The Australian Labor party had elected a man called Mark Latham as its leader. He was initially quite popular, until “middle Australia” got to know him, at which point people developed huge concerns. Liberal party pollsters conducting focus groups distilled the ‘sentence’ about Mark Latham into: “He reminds me of the creepy Westie guy my sister used to date who later ended up in Long Bay.”  (Sorry, I shouldn’t laugh, but I can’t help it.)

Whenever Lynton Crosby had a room full of ordinary Australians, he’d hold up a photo of Mark Latham and read out that statement. Everyone from truck drivers to bank clerks to elderly ladies would get immediately animated and say, “That’s it, that’s who he reminds me of!” And the rest is history.

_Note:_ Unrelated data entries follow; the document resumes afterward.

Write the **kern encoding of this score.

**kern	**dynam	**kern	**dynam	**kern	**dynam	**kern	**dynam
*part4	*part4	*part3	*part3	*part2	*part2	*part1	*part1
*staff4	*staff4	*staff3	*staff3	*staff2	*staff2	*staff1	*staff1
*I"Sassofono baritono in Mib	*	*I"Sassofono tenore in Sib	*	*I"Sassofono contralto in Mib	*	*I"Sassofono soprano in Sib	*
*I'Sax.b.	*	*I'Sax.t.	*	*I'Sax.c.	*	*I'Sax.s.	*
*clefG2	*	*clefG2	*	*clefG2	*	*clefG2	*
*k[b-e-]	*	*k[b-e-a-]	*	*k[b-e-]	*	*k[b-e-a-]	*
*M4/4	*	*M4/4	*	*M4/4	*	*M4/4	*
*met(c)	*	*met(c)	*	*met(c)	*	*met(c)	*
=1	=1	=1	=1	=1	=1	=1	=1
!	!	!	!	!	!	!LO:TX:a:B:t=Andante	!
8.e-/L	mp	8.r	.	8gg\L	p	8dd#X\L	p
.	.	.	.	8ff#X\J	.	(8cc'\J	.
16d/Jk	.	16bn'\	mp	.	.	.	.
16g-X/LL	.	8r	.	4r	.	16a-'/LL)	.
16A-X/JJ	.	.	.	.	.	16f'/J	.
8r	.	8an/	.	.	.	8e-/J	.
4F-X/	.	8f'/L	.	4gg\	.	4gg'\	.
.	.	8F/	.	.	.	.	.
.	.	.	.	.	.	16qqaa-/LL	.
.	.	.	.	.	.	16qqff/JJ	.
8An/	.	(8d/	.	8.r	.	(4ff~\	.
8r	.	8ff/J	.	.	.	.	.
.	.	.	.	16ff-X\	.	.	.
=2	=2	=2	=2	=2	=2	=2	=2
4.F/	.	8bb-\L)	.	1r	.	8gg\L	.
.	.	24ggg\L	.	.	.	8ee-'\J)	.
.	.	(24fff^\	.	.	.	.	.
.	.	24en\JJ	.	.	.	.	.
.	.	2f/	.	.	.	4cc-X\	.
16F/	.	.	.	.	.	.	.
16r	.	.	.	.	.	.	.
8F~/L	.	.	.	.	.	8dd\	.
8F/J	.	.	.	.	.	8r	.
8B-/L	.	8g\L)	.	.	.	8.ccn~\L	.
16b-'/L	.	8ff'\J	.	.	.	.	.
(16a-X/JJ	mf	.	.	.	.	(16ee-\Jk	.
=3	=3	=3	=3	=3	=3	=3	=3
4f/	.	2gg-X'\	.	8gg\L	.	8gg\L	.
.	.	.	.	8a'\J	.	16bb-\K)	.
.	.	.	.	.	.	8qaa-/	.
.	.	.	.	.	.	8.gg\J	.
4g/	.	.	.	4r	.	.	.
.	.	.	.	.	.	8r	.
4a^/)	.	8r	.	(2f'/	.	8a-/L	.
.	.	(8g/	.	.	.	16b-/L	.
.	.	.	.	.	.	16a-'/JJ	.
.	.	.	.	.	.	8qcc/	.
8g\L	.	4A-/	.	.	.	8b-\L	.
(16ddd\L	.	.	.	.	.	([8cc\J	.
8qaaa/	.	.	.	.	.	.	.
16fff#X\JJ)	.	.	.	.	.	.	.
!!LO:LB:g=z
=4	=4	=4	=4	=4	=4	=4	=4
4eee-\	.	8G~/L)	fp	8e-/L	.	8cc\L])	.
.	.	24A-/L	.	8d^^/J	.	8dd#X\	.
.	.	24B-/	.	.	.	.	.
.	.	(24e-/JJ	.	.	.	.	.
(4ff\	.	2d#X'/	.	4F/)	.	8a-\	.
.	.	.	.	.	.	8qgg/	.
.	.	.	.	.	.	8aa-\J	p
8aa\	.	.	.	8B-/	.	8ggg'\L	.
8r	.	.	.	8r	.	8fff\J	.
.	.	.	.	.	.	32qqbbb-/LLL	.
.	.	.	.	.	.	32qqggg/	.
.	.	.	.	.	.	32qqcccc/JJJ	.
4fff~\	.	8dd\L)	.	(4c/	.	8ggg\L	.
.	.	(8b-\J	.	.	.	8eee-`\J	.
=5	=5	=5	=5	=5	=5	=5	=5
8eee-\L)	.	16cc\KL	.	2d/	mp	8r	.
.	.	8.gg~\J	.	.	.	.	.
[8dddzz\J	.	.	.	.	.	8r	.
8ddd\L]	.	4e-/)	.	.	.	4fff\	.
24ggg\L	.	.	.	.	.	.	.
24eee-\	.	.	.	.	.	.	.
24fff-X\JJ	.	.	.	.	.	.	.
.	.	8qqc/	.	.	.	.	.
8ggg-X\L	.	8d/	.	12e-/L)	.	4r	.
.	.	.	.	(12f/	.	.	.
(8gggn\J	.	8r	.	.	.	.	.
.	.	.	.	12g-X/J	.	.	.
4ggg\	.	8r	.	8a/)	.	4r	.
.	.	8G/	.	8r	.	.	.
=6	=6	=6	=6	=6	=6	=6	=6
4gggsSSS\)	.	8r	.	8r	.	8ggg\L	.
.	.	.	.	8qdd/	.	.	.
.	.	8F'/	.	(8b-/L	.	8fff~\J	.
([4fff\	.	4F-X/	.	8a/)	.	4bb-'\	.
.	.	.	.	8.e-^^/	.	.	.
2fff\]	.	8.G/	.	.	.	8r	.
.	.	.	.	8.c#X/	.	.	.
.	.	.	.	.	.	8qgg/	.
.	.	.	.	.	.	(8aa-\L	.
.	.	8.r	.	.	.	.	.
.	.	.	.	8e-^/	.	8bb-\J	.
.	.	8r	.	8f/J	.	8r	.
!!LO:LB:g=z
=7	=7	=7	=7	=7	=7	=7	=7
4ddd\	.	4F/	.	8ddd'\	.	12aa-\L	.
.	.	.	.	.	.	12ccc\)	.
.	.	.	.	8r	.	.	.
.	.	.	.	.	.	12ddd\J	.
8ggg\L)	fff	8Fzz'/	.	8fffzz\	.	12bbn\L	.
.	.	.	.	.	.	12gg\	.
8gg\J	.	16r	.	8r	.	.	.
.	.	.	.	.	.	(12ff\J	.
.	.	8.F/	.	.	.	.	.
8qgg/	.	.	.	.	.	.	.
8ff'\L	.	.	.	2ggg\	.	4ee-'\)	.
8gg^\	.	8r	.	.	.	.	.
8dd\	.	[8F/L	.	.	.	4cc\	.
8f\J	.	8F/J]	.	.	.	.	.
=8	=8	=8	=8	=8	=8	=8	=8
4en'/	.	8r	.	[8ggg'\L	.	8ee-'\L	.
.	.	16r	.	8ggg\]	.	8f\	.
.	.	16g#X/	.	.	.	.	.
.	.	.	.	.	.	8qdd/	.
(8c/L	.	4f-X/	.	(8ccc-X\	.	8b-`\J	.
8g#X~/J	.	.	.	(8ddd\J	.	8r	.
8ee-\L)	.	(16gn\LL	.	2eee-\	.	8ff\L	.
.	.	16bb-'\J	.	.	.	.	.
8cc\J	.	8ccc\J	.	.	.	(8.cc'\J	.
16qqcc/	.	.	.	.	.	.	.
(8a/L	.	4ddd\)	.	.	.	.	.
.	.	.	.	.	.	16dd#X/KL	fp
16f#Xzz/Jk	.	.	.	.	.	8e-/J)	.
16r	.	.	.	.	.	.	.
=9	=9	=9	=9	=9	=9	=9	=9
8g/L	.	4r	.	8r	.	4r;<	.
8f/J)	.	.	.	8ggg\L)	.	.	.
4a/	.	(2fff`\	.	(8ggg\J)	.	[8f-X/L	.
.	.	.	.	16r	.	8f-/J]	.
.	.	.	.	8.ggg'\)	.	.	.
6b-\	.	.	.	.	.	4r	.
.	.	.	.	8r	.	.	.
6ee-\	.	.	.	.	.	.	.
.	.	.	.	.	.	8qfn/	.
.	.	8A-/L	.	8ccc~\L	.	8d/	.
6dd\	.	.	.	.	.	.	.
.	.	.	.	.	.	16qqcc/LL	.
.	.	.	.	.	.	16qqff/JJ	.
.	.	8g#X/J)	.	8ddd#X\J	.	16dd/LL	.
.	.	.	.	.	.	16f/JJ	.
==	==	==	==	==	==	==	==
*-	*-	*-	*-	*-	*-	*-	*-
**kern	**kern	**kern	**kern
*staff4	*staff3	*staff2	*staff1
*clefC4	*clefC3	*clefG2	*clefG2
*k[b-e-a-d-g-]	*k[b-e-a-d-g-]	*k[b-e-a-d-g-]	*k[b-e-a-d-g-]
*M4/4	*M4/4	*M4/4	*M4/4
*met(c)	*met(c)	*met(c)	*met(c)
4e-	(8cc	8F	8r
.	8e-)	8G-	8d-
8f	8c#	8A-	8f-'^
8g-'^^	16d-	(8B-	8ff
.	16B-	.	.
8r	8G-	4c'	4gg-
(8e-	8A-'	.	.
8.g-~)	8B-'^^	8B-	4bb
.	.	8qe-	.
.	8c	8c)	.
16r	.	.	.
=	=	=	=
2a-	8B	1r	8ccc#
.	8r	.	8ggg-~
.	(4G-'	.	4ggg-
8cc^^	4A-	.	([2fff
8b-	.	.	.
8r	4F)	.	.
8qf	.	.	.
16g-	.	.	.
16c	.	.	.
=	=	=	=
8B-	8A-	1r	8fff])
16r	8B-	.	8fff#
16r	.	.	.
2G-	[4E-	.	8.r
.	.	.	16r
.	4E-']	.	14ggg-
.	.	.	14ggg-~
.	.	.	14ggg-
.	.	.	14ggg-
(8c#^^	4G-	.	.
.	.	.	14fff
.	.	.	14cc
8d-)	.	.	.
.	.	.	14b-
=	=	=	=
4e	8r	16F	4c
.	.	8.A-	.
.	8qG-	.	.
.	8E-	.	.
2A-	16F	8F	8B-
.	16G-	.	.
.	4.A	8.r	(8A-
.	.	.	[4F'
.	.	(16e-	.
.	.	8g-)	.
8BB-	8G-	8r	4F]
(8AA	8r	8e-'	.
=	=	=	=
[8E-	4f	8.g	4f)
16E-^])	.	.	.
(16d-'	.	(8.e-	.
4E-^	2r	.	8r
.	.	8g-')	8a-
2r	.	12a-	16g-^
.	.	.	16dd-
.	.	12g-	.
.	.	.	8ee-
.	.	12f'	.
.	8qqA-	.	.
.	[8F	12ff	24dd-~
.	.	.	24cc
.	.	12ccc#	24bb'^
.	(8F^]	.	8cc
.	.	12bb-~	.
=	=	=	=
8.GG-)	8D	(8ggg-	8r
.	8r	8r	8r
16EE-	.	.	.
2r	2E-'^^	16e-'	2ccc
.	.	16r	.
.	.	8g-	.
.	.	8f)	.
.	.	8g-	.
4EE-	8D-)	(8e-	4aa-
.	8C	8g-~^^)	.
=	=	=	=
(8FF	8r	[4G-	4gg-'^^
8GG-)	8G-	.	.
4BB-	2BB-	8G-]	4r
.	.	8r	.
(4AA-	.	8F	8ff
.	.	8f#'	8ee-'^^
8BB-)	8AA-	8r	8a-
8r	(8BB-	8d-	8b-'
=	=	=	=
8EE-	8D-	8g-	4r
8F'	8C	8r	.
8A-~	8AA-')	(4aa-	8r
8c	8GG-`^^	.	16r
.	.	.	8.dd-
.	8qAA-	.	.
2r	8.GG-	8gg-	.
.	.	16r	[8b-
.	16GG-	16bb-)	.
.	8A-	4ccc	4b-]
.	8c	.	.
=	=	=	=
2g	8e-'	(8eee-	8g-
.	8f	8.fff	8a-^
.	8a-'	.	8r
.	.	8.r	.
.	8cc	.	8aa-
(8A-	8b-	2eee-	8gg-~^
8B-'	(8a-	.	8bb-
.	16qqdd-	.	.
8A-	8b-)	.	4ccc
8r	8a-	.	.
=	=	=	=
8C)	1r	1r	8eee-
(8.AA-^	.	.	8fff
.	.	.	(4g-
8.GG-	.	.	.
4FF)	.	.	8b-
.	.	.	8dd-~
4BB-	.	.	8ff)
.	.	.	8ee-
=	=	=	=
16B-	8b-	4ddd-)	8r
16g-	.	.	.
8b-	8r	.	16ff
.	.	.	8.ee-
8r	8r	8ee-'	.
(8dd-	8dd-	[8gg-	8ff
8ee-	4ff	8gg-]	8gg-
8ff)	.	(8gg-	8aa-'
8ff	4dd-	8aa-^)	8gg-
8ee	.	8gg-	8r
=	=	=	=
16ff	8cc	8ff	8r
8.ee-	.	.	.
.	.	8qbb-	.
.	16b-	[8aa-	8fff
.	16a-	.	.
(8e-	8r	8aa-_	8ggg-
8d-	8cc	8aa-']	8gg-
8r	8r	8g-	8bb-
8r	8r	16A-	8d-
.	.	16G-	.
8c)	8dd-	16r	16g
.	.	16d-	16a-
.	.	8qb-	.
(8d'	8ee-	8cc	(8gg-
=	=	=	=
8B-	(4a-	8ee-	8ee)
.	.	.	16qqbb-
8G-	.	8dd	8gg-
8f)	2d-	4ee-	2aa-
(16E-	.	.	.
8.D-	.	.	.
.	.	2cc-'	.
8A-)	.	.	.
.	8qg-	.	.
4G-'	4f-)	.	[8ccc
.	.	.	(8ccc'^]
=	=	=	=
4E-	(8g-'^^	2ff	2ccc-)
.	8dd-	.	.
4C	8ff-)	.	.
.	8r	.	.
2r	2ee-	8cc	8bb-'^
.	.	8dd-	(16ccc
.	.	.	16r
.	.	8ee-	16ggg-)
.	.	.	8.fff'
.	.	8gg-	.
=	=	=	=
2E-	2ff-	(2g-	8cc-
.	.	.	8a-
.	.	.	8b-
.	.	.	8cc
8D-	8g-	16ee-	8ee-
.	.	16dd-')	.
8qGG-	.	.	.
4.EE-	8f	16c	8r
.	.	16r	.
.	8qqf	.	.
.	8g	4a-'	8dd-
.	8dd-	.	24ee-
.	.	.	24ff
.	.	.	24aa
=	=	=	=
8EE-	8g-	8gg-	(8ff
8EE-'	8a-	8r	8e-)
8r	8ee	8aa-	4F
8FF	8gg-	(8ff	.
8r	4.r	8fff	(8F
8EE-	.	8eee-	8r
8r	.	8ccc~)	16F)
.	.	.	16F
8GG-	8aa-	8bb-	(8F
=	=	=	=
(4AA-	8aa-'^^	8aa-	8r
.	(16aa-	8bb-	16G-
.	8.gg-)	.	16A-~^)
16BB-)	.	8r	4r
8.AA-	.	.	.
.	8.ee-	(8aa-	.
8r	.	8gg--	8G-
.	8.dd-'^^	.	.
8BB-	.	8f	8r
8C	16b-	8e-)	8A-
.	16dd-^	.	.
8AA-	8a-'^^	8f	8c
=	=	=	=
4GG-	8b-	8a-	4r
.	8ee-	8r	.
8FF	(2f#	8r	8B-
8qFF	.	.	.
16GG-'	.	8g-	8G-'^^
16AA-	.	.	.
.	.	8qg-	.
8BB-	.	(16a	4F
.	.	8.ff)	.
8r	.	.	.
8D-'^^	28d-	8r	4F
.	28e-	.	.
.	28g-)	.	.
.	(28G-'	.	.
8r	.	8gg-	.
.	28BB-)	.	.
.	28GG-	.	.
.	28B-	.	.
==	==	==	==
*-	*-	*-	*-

The National Party, wanting to avoid another Sam Uffindell (or future Mark Latham), have gotten enormously paranoid when it comes to candidate selection, as evidenced by the current search for a candidate for Hamilton West. In order to be a National candidate or MP, you have to be squeaky clean, apparently. Except nobody actually is. Such a person rings huge alarm bells for me; it’s not so much that they’re squeaky clean, as excellent at concealing their bad qualities. Which begs the question as to what else they may seek to conceal if a cabinet minister in a few years, for instance.

A better course of action, one which has worked fairly well for nearly a century, is to select the best candidate/MP and it all comes out in the wash. You get the occasional ‘character’ (like Norman Jones) or the occasional nutter (John Banks), but also lots of excellent MPs, which is why the National Party has governed New Zealand well for decades.

What I also find it a bit rich from the National Party, especially when it comes out of the mouths of Chris Bishop (Captain Virtue Signaller, I call him) and Nicola Willis, is this twaddle about wanting more ‘diversity’. It is rather like the usual vapid talking point of wanting ‘affordable housing’; in reality that means cheaper housing – so who is volunteering to sell their house to a struggling family for $200,000? or what about an ‘Affordable Housing Act’ declaring that every house is henceforth worth $200,000? Any takers? No? Fancy that.

Getting back to ‘diversity’: the easy way to solve that problem is with high party list placings. Those seats currently held by Bishop and Willis spring to mind, along with Woodhouse, Brownlee, Reti, Pugh and Goldsmith and all the other diversity drum bangers. All should step aside and try and win electorates whilst those placings are taken by these supposedly ‘diverse’ people. Any plans for those named above to be ‘electorate only’ candidates? Not [jolly well] likely.

Being just a simple country boy, I find the logic which suggests that coming from a third-world background makes you eminently qualified for governing New Zealand somewhat confuzzling (like many other ‘city slicker’ things).

I am also presuming ‘diversity’ doesn’t mean including more farmers in the caucus.